(Also at OC Progressive & My Silver State)
Compared with the period from 1960 through 1979, temperatures in the Southwest are expected to rise 4 to 10 degrees by the end of the century.
The chance for longer-lasting heat waves could force the region’s residents to use more air conditioning, which would increase the risk of blackouts as electricity supplies become depleted.
The report also warned that the region, already suffering an extended drought as evidenced by declines in Colorado River flow and spring snowpack, should be prepared to face large reductions in spring precipitation by the end of the century. With that, combined with temperature increases and rapid population growth, the Southwest can expect increased competition for water.
The rising temperatures will also lead to more wildfires, and the loss of wetlands will cause more flooding along rivers.
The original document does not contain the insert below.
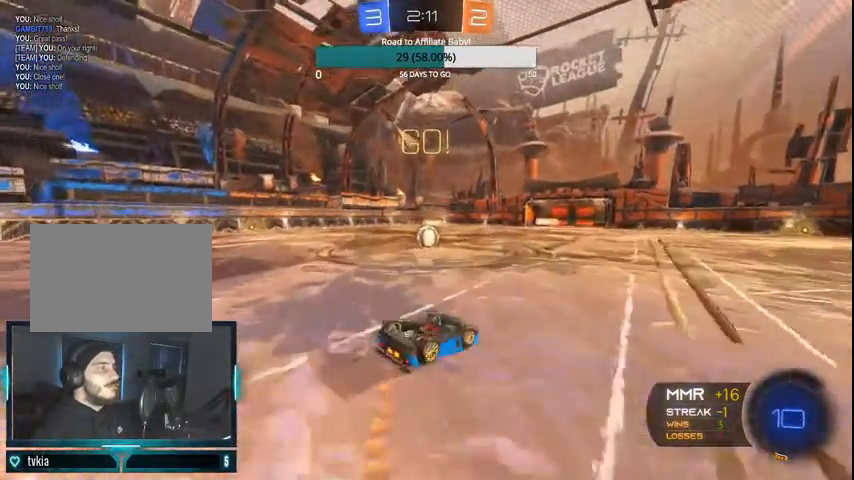
{"buttons": ["CIRCLE", "R2"], "left_stick": "left", "right_stick": "center", "events": [[33, "CIRCLE", "up"], [433, "CIRCLE", "down"]]}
Also, ski resort areas will have less snow, cutting recreational opportunities.
While all of this sounds like a doomsday movie script, it is being presented to the public in all seriousness by many of the country’s top scientists.
The Sun mentioned this brutal reality today in a hard-hitting editorial on the need for real action on the climate crisis. The whole world is threatened, but we’re especially at risk here in The American Southwest where I and many others live. We already have little water, but climate change may end up taking away the little water we have left.
So what can we do? We need to change. We need to rethink the way we interact with this planet.
We need to make some hard choices. We need to use less water. We need to use less gasoline. We need to be more wise in using the limited resources we have.
Oh yes, and we need to rethink which natural resources we use to power our society. We need more solar, more wind, and more biomass. We need to rethink our entire energy infrastructure.
We need a national blueprint to solve the climate crisis. Fortunately, UCS already has one. And better yet, Al Gore’s Alliance for Climate Protection has an easy to understand Repower America plan to conserve our national resources, solve our energy problem, and save our planet.
HR 2454 has been introduced in Congress, and honestly it’s a good start. The bill contains incentives to develop clean energy as well as better energy efficiency standards. However, more can be done to improve it. That’s why it’s critical for us to take action now to get our federal government to be a part of the solution. While state and local conservation and renewable energy measures have definitely helped, we desperately need Washington to stop being a part of the problem and start being a part of the solution.
Whether we like it or not, “Doomsday” will fast approach if we do nothing. Are we ready to do something? Are we ready to solve the climate crisis?